Thursday 28 June 2012

The Origin of the Word Quaternions



The following includes most of a note in the Analyst regarding Hamilton's meaning for the name Quaternions. It includes a poem it appears he wrote, which I had never seen.
Hope it is enjoyable to others.


ORIGIN OF THE NAME "QUATERNIONS".
BY PROF. W. W. JOHNSON, ANNAPOLIS, MD.

clipped from article:

It appears from the Preface to the "Lectures" (see page 47), that the four units are the heterogeneous quantities 1, i, j and k, of which the first is the real or scalar unit, and the others correspond to three
mutually rectangular directions in space. Hamilton had in fact found that expressing directed lines in the triplex form ix +jy + kz, x, y and z being real coefficients, he was able to interpret their product as of the form w+ix+jy+kz, a quadruplex quantity, viz.?the sum of a number and line, the latter being perpendicular to the plane of the factor lines.
It seems to have been a favorite conception of Hamilton's to refer the real quantities of simple Algebra to the uni-dimensional quantity time, as in his Essay on Algebra as the Science of Pure Time; thus in the combination of line and number to which his investigations led him, he saw united the one of time and the three of space, as expressed in the sonnet below, which was published after his death in an Article upon the life and genius of Hamilton, in the North British Review.

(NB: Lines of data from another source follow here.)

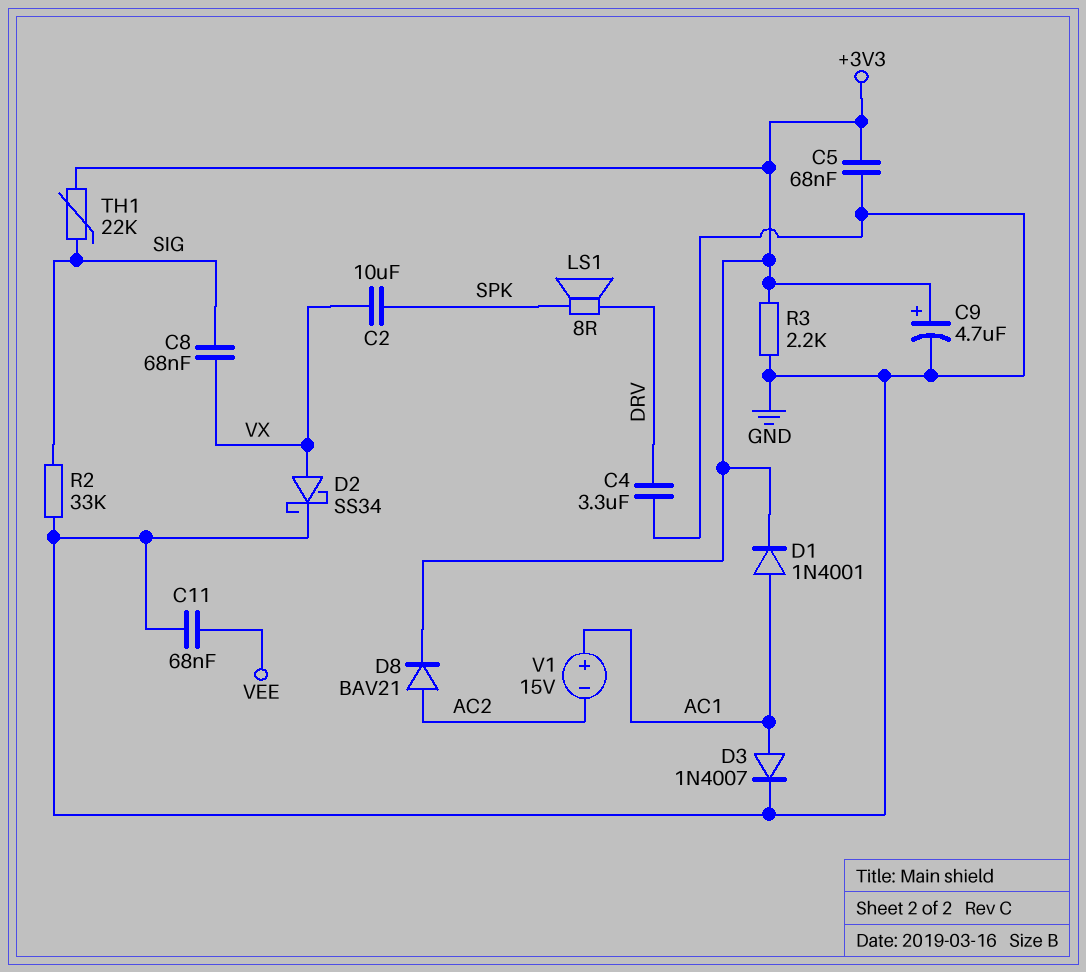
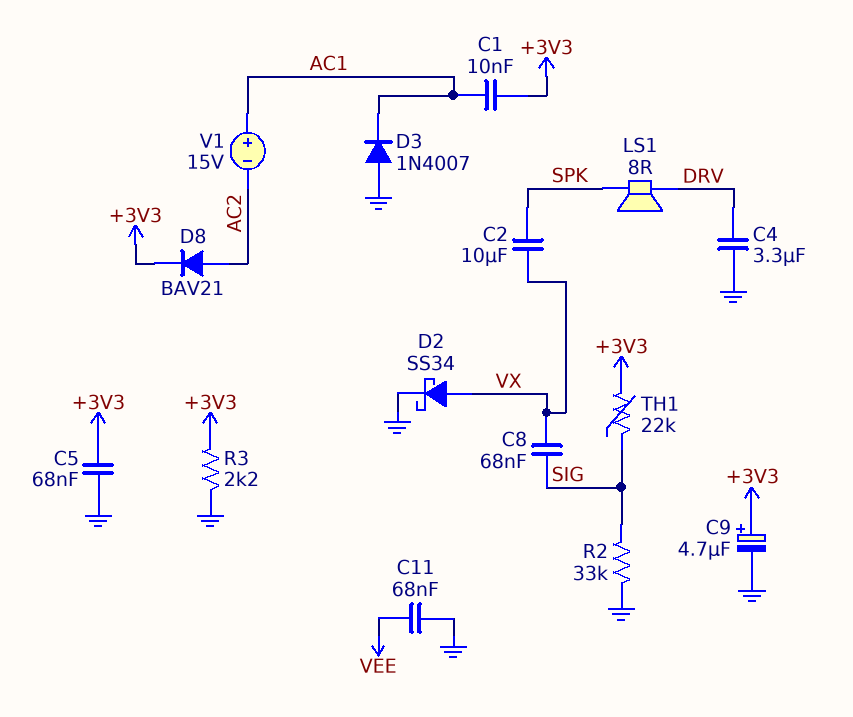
C1: none -> 10nF (+3V3, AC1)
D1: diode 1N4001 (A AC1, K +3V3) -> none
D3: diode 1N4007 (A AC1, K GND) -> diode 1N4007 (A GND, K AC1)

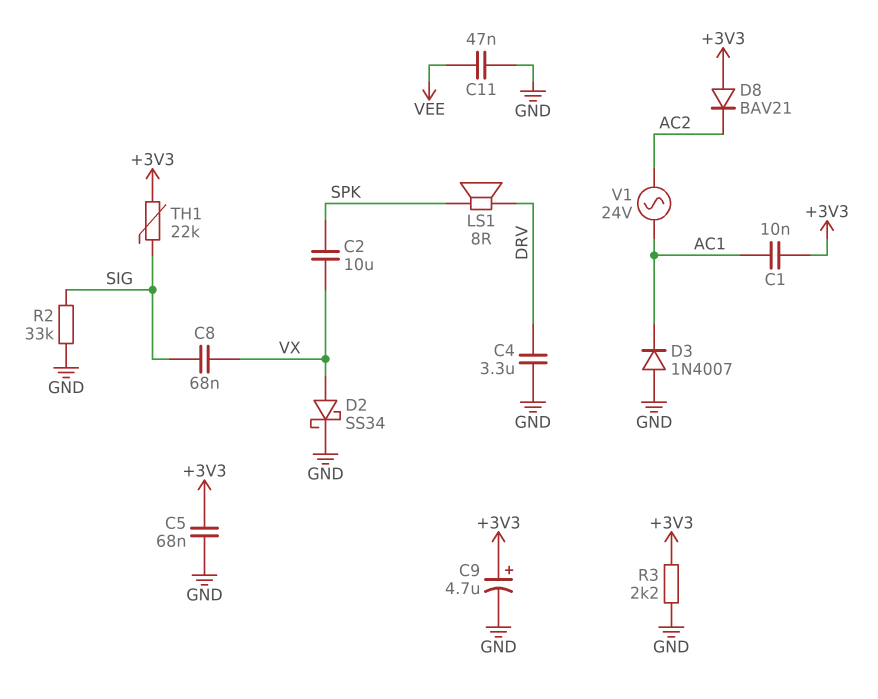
C11: 68nF (GND, VEE) -> 47nF (GND, VEE)
D8: diode BAV21 (A AC2, K +3V3) -> diode BAV21 (A +3V3, K AC2)
V1: 15V (plus AC1, minus AC2) -> AC 24V (AC1, AC2)

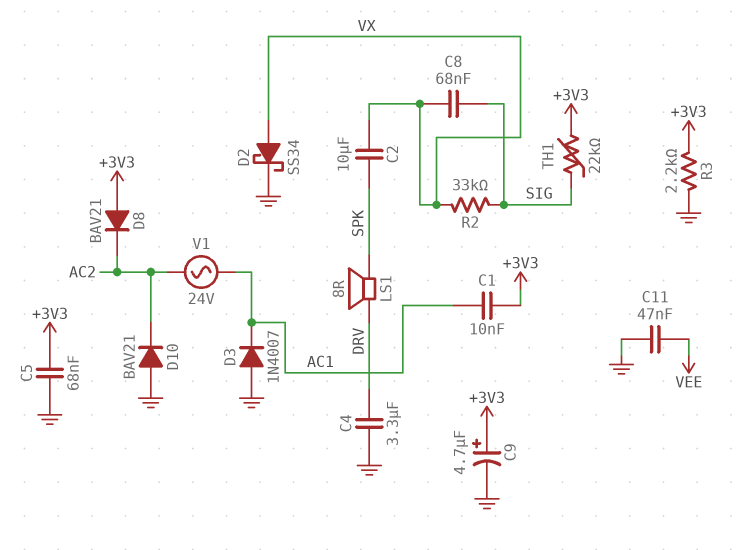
D10: none -> diode BAV21 (A GND, K AC2)
R2: 33k (GND, SIG) -> 33k (SIG, VX)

Sonnet by the Inventor of Quaternions.
(Supposed to have been addressed to Sir John Herschel.)

The Tetractys,
Or high Matheis, with her charm severe
Of line and number, was our theme; and we
Sought to behold her unborn progeny,
And thrones reserved in Truth's celestial sphere:
While views, before attained, became more clear;
And how the One of Time, of Space the Three,
Might, in the chain of Symbol, girdled be:
And when my eager and reverted ear
Caught some faint echoes of an ancient strain,
Some shadowy outlines of old thoughts sublime,
Gently he smiled to see, revived again,
In later age, and occidental clime,
A dimly traced Pythagorean lore,
A westward floating, mystic dream of four.

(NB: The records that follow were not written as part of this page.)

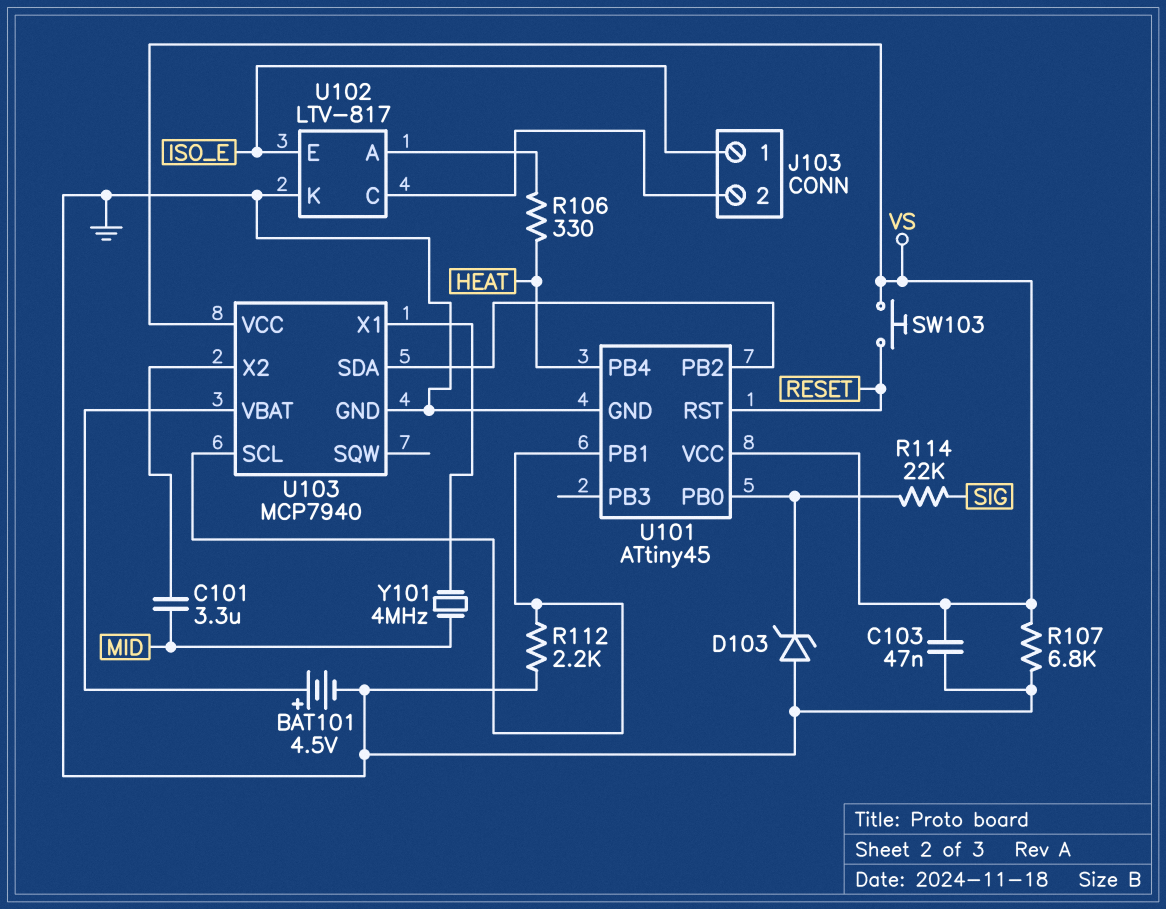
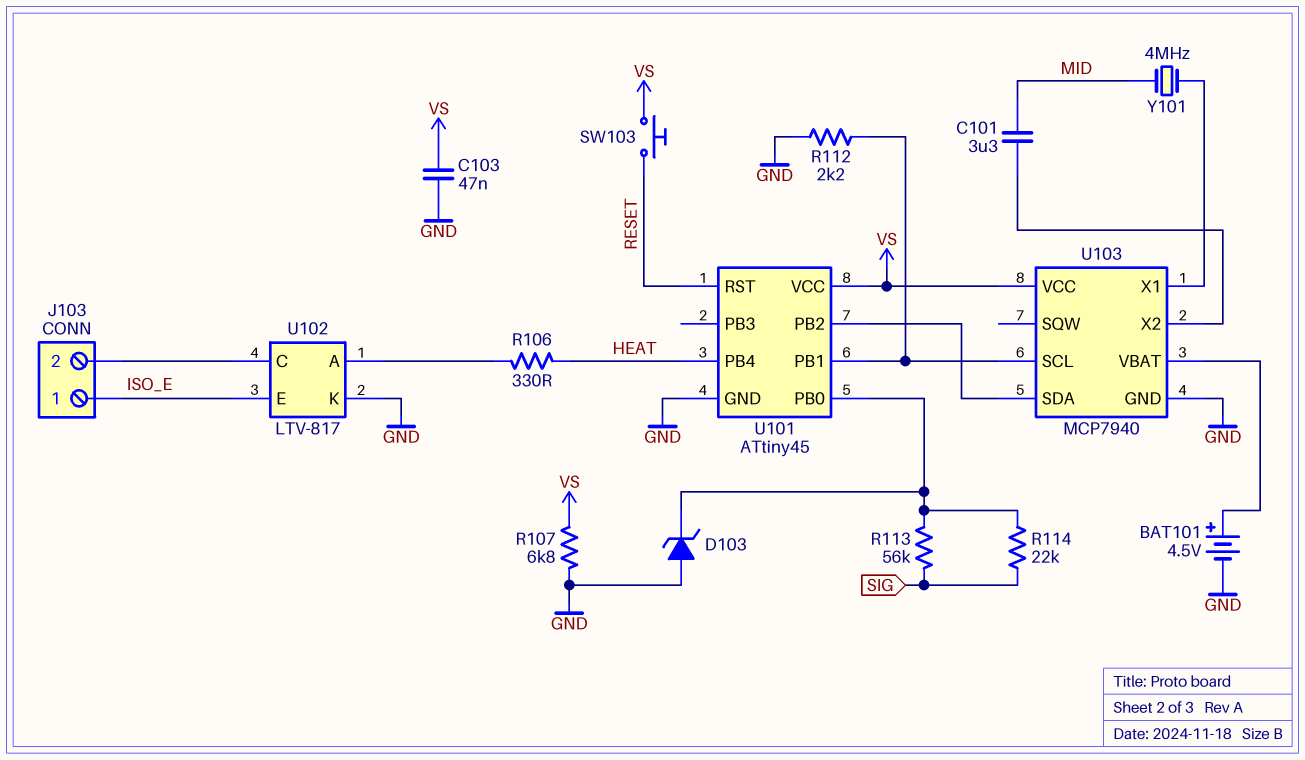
R113: none -> 56k (SIG, U101/PB0)

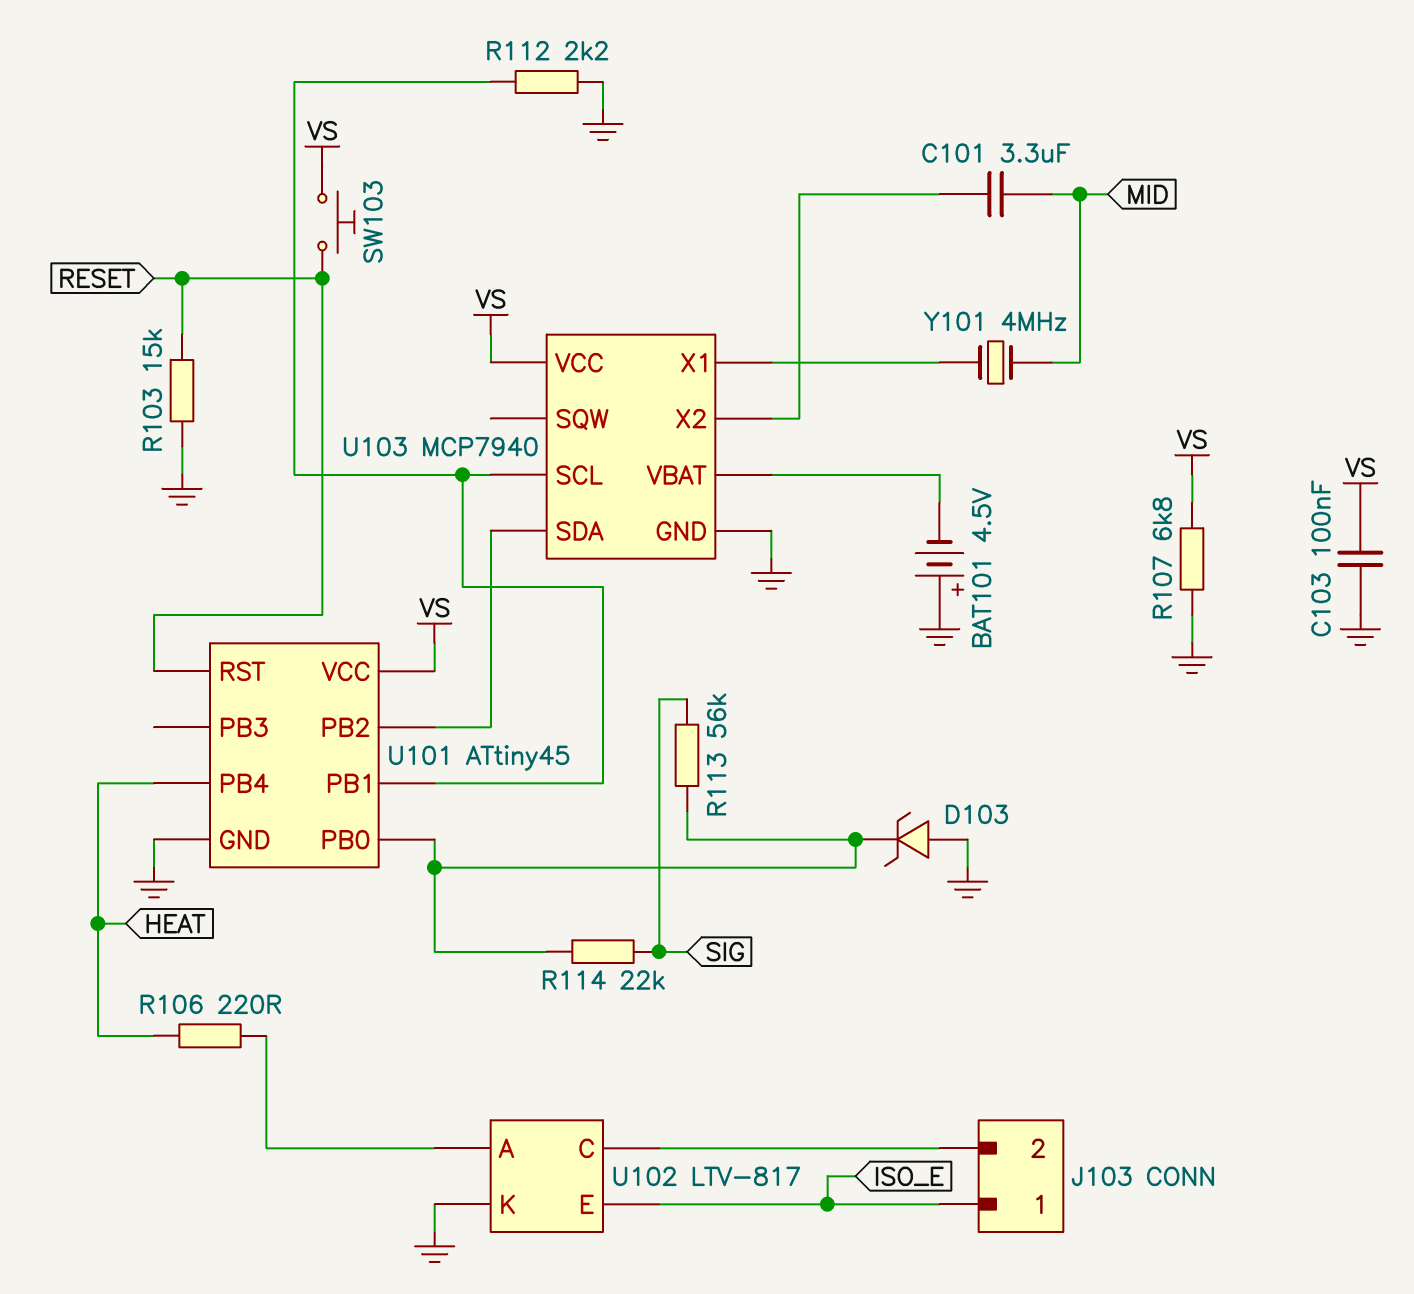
BAT101: 4.5V (plus U103/VBAT, minus GND) -> 4.5V (plus GND, minus U103/VBAT)
C103: 47nF (GND, VS) -> 100nF (GND, VS)
R103: none -> 15k (GND, RESET)
R106: 330 (HEAT, U102/A) -> 220 (HEAT, U102/A)

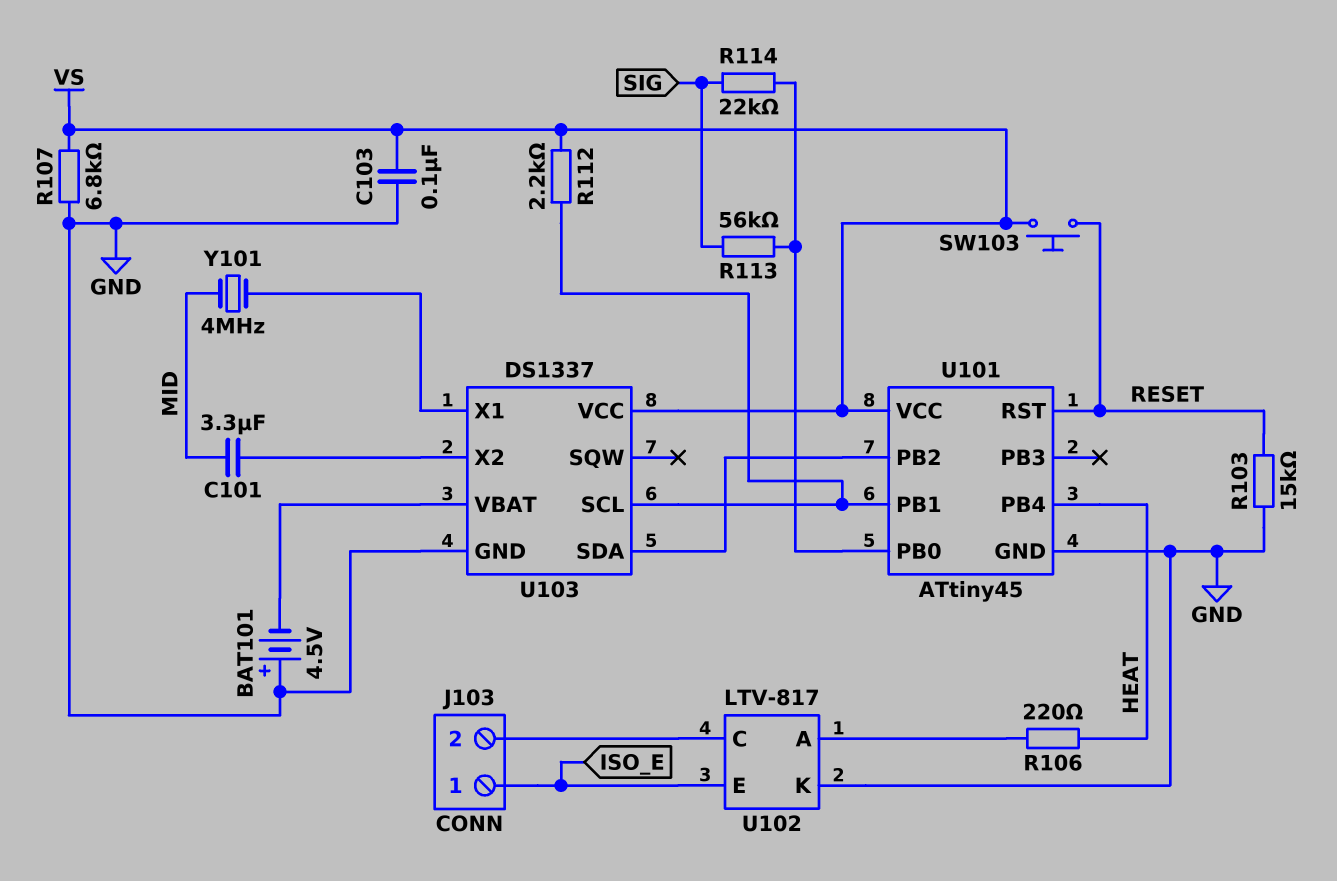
D103: zener (A GND, K U101/PB0) -> none
R112: 2.2k (GND, U101/PB1) -> 2.2k (U101/PB1, VS)
U103: MCP7940 -> DS1337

From "The Analyst Vol. 7, No. 2, Mar., 1880

Thony Christie sent the following comment shortly after I posted this :
William Wordsworth who was a good friend of Hamilton's when asked for his opinion on H's poetry told him he should stick to mathematics.

1 comment:

Anonymous said...

William Wordsworth who was a good friend of Hamilton's when asked for his opinion on H's poetry told him he should stick to mathematics.